Broward Sheriff’s officer crouches behind vehicle door.

There’s been suspicion for some time now that the Parkland, Fla. shooter who ended the lives of 17 students and staff at Marjory Stoneman Douglas High School last month may have been free to carry out the killings because the Broward County Sheriff’s Office was interested in artificially keeping student arrests low, but no one was really sure if it was a conspiracy theory or if the idea had merit.

RedState’s Sarah Rumpf looked at the data in the district after a Twitter thread appeared alleging a program existed to stop the “school-to-prison” pipeline, and that it had been implemented in Parkland. Sarah’s analysis revealed declining arrests rates despite relatively stable crime rates. In other words, crime was still being reported, but fewer people were being arrested for it.

Well now, according to a Real Clear Investigations report, there seems to be incontrovertible truth to the speculation that Broward Sheriff’s Office and the Parkland School District had been involved in a program to do exactly what the Twitter user suggested — and it all goes back to an Obama-era program that incentivized lower arrest rates to, at least originally, keep young black men from being suspended and/or arrested at a rate higher than the general school population.

Disclosures about the [program’s] strategy add a central new element to the Parkland shooting story: It’s not just one of official failings at many levels and of America’s deep divide over guns, but also one of deliberate federal policy gone awry.


Superintendent Robert W. Runcie.

In 2013, the year before Cruz entered high school, the Broward County school system rewrote its discipline policy to make it much more difficult for administrators to suspend or expel problem students, or for campus police to arrest them for misdemeanors– including some of the crimes Cruz allegedly committed in the years and months leading up to the deadly Feb. 14 shooting at his Fort Lauderdale-area school.

The new policy resulted from an Obama administration effort begun in 2011 to keep students in school and improve racial outcomes (timeline here), and came against a backdrop of other efforts to rein in perceived excesses in “zero tolerance” discipline policies, including in Florida.

Broward school Superintendent Robert W. Runcie – a Chicagoan and Harvard graduate with close ties to President Obama and his Education Department – signed an agreement with the county sheriff and other local jurisdictions to trade cops for counseling.
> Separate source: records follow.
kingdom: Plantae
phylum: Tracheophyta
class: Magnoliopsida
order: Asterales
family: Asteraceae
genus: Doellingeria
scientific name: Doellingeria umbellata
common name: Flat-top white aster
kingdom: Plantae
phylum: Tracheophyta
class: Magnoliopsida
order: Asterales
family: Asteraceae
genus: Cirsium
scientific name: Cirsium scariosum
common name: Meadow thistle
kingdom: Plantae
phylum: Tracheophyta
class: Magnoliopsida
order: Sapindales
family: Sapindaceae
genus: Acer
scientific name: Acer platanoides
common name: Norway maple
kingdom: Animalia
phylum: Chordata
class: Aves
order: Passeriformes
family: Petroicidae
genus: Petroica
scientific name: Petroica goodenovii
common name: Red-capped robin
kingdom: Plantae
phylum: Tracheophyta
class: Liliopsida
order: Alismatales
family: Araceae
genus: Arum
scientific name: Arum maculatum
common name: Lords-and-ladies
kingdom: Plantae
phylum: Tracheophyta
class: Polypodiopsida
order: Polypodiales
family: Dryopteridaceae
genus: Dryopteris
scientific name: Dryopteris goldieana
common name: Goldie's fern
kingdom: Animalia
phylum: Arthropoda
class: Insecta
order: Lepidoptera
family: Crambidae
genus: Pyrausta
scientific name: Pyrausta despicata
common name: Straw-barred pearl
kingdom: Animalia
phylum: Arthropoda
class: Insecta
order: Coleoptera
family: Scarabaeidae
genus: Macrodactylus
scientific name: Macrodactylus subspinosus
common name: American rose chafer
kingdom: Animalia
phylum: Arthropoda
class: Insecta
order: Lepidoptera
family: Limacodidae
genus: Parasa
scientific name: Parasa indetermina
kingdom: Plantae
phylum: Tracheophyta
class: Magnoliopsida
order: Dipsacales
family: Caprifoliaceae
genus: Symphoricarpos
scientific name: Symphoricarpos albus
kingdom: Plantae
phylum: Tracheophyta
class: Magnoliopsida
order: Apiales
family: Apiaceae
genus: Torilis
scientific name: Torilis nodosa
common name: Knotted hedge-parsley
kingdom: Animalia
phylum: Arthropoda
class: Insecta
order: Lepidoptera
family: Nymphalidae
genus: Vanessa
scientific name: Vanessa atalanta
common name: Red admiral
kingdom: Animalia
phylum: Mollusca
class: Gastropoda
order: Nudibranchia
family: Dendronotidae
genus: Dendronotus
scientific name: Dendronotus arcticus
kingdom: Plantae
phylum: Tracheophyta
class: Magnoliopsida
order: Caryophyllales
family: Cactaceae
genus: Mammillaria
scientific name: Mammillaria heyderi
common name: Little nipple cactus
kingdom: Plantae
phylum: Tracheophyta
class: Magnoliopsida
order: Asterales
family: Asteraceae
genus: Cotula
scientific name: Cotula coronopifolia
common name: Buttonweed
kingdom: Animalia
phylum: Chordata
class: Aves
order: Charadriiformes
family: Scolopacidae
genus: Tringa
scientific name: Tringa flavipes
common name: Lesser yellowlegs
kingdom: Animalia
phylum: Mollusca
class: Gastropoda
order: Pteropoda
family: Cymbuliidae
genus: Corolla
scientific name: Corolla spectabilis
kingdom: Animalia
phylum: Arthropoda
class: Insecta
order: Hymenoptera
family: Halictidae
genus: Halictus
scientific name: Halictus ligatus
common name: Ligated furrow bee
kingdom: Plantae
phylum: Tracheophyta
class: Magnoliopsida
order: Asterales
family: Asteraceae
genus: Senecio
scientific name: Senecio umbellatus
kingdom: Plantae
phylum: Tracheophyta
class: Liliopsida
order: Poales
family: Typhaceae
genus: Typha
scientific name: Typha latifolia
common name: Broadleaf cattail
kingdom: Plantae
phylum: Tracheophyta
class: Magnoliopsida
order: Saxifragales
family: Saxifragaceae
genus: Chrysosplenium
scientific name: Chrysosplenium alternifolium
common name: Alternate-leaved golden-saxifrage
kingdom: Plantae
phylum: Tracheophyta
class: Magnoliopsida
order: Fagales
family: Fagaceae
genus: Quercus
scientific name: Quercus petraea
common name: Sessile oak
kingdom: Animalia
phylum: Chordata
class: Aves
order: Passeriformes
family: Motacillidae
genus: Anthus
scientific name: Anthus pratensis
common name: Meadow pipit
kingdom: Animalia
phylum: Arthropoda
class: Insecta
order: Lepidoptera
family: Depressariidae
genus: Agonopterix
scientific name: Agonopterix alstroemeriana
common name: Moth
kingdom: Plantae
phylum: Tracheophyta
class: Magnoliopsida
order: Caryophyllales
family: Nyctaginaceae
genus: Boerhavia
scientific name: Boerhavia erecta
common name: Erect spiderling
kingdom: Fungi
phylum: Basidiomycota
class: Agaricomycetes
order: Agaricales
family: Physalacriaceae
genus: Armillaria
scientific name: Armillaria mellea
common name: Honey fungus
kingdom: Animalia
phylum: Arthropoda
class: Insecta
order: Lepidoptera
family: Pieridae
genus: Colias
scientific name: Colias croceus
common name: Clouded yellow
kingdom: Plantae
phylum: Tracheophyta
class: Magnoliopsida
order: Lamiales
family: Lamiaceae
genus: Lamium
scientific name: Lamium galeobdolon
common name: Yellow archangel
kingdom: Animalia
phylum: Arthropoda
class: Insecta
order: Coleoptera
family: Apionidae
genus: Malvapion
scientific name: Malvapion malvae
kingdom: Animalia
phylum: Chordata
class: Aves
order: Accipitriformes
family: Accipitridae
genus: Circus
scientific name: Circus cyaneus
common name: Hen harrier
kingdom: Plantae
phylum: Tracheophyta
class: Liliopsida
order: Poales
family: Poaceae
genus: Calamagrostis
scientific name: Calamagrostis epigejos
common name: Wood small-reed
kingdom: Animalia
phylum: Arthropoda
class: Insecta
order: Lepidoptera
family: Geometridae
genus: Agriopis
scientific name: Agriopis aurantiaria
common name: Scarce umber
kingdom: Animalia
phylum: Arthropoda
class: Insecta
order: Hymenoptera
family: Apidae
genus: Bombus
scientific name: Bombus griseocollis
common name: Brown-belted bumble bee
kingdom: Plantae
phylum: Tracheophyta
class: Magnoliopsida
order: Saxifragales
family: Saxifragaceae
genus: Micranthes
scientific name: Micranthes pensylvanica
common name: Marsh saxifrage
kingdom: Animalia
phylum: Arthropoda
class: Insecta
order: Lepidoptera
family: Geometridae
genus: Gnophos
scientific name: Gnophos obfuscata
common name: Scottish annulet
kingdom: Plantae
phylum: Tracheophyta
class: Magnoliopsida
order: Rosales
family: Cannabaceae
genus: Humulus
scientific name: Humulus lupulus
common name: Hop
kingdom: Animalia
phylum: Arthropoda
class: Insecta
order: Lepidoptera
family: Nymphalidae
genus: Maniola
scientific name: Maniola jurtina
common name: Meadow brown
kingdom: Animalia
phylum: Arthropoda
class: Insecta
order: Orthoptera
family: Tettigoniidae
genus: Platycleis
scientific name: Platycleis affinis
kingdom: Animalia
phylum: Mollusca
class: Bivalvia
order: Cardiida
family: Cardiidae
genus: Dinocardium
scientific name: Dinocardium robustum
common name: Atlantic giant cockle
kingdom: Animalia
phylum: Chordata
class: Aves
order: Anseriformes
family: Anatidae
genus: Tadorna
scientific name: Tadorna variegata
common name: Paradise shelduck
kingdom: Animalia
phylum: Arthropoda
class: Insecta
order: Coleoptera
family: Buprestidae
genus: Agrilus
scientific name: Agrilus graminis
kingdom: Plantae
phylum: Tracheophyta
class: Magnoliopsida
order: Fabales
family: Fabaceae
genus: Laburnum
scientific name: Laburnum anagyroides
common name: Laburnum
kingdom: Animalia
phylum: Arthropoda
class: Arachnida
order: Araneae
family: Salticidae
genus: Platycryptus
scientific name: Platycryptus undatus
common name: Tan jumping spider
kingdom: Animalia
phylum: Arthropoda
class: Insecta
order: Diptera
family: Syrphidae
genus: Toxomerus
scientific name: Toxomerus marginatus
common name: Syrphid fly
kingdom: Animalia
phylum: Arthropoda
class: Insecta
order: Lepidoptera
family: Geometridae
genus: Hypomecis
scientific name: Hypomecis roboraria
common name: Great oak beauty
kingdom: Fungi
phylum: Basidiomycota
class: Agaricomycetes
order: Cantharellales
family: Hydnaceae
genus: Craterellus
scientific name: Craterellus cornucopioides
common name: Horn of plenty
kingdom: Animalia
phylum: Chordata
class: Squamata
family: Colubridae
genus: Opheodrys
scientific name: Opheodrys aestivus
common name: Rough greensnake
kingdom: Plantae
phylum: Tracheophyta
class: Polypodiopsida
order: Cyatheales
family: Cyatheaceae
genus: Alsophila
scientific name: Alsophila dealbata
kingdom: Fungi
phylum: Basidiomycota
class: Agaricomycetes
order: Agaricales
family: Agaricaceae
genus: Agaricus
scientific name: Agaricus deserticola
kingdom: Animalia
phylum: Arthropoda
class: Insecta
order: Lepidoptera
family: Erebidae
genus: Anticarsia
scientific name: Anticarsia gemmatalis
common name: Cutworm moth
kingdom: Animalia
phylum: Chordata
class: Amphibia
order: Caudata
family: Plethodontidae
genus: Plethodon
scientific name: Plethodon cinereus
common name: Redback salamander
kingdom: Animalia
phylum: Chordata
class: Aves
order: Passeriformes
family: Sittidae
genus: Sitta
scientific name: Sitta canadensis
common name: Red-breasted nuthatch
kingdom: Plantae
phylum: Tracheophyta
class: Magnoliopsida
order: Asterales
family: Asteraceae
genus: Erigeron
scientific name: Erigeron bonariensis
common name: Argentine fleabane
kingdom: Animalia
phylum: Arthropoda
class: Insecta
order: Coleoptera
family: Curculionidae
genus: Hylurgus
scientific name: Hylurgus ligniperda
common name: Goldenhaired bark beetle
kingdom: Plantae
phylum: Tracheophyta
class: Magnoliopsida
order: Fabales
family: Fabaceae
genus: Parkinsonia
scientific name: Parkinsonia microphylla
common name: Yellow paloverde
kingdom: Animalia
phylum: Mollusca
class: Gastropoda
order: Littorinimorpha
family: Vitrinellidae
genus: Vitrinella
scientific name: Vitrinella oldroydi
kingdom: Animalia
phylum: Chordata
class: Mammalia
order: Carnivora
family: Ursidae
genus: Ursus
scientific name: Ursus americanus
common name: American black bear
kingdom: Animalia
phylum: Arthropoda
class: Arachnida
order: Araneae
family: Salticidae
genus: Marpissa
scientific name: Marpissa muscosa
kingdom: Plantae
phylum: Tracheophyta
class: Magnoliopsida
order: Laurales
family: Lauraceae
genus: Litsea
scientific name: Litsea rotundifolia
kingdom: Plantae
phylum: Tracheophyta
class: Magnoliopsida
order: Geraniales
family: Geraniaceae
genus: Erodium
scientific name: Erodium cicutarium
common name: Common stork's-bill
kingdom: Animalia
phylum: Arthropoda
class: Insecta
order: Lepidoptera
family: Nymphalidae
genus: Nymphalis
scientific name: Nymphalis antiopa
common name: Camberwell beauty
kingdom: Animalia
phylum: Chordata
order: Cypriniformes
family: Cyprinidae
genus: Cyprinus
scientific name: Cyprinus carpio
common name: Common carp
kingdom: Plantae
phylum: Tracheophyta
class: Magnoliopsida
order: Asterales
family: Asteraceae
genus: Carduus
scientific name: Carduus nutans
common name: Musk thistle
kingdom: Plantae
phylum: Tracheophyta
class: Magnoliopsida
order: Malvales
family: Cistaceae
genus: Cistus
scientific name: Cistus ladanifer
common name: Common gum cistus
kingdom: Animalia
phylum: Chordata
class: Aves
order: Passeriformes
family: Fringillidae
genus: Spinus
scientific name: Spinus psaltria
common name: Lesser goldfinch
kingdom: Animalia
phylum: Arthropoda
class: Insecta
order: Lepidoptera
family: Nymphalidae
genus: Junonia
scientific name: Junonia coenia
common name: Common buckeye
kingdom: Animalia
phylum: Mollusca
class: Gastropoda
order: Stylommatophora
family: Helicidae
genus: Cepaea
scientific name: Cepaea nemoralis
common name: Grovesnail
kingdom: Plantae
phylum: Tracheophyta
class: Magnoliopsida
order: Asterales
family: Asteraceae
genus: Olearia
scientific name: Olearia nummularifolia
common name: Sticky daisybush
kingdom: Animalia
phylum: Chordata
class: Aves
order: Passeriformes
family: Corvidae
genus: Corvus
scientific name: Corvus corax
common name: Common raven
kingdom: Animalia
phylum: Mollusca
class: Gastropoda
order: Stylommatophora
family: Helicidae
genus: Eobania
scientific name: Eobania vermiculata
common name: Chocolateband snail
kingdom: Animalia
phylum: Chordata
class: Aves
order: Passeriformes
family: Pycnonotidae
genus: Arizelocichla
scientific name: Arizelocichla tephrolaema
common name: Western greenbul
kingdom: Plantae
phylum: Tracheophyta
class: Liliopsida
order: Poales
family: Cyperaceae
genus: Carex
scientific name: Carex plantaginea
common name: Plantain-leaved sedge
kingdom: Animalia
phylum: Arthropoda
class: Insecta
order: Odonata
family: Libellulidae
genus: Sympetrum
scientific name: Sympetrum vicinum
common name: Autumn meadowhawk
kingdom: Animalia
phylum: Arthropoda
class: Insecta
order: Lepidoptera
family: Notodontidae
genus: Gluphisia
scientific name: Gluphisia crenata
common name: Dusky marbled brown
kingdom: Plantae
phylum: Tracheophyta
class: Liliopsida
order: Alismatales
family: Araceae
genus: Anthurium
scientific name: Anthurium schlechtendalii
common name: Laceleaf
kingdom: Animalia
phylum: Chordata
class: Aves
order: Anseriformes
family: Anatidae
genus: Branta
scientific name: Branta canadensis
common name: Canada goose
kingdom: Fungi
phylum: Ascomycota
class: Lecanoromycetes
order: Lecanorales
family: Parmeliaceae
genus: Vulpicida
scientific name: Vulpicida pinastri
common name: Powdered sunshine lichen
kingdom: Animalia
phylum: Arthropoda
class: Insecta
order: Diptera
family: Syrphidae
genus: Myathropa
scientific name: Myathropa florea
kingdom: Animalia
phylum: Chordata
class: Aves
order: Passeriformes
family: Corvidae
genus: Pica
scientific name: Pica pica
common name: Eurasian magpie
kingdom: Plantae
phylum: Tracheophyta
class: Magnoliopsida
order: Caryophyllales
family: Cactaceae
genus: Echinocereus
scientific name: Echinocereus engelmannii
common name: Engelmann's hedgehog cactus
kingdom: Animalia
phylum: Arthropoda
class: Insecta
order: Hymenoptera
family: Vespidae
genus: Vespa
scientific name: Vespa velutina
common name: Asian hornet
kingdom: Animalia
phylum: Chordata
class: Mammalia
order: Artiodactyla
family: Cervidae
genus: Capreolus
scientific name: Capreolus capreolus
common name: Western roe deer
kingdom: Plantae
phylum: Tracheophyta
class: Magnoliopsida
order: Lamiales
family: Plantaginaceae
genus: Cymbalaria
Students charged with various misdemeanors, including assault, would now be disciplined through participation in “healing circles,” obstacle courses and other “self-esteem building” exercises.

Paul Speery, the Real Clear reporter who uncovered the connection, wrote about the program as far back as December 2017 when school administrators and teachers were begging the incoming Trump administration to reverse the policy after suffering physical attacks and beatings by students (some of whom carried weapons) who knew they couldn’t be expelled and wouldn’t be arrested.

The program was originally designed with a race component in mind to keep young black men from being disproportionately targeted for crimes and to bring their suspension/arrest rates in line with the rest of the school population.

According to Speery’s Real Clear piece, Sheriff Scott Israel was supportive of the program and worked with Superintendent Runcie to take it further than any of the more than 50 school districts that implemented the program around the country. The program was called PROMISE (Preventing Recidivism through Opportunities, Mentoring, Interventions, Support & Education), and substituted counseling for criminal detention.

What’s more, the PROMISE guidelines listed “assault without the use of a weapon” and “battery without serious bodily injury,” as well as “disorderly conduct,” as misdemeanors that “should not be reported to Law Enforcement Agencies or Broward District Schools Police.”

Nikolas Cruz, the Parkland shooter, would have benefited from these new guidelines.

Although he was disciplined for a string of offenses — including assault, threatening teachers and carrying bullets in his backpack — he was never taken into custody or even expelled. Instead, school authorities referred him to mandatory counseling or transferred him to alternative schools.

By avoiding a criminal record, Cruz passed a federal background check in February 2017 before purchasing the AR-15-style semiautomatic rifle investigators say was used in the mass shooting. Just one month earlier, he was disciplined with a one-day internal suspension for an “assault” at Marjory Stoneman Douglas High School and evaluated as a potential “threat.” It was his second offense for fighting in less than four months, but campus police did not make an arrest in either case — as they typically did for repeat offenders under the district’s prior zero-tolerance policies, a review of the official “discipline matrix” used last decade reveals.

Speery’s December piece in the New York Post mentioned incentives to the tune of $2,500 in bonuses paid to principals that kept suspension rates low.

The newest Real Clear piece goes even further and notes that Superintendent Runcie’s federal grants applications showed a plan that expected to receive tens of millions of dollars in federal funding from Obama Education Secretary Arne Duncan’s department.